*GOAL OF THE EXERCISE*. Rewrite the entries, changing every occurrence of "freelance work" to "contract work" and leaving all other wording as it is.
[Opening RECORDS FOR THE TASK section]
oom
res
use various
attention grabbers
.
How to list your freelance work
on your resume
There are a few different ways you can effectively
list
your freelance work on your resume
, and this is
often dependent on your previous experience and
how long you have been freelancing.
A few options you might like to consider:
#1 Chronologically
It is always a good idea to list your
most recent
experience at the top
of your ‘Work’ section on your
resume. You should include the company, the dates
[Closing RECORDS FOR THE TASK section]
*ANSWER FOR THE TASK*.
oom
res
use various
attention grabbers
.
How to list your contract work
on your resume
There are a few different ways you can effectively
list
your contract work on your resume
, and this is
often dependent on your previous experience and
how long you have been freelancing.
A few options you might like to consider:
#1 Chronologically
It is always a good idea to list your
most recent
experience at the top
of your ‘Work’ section on your
resume. You should include the company, the dates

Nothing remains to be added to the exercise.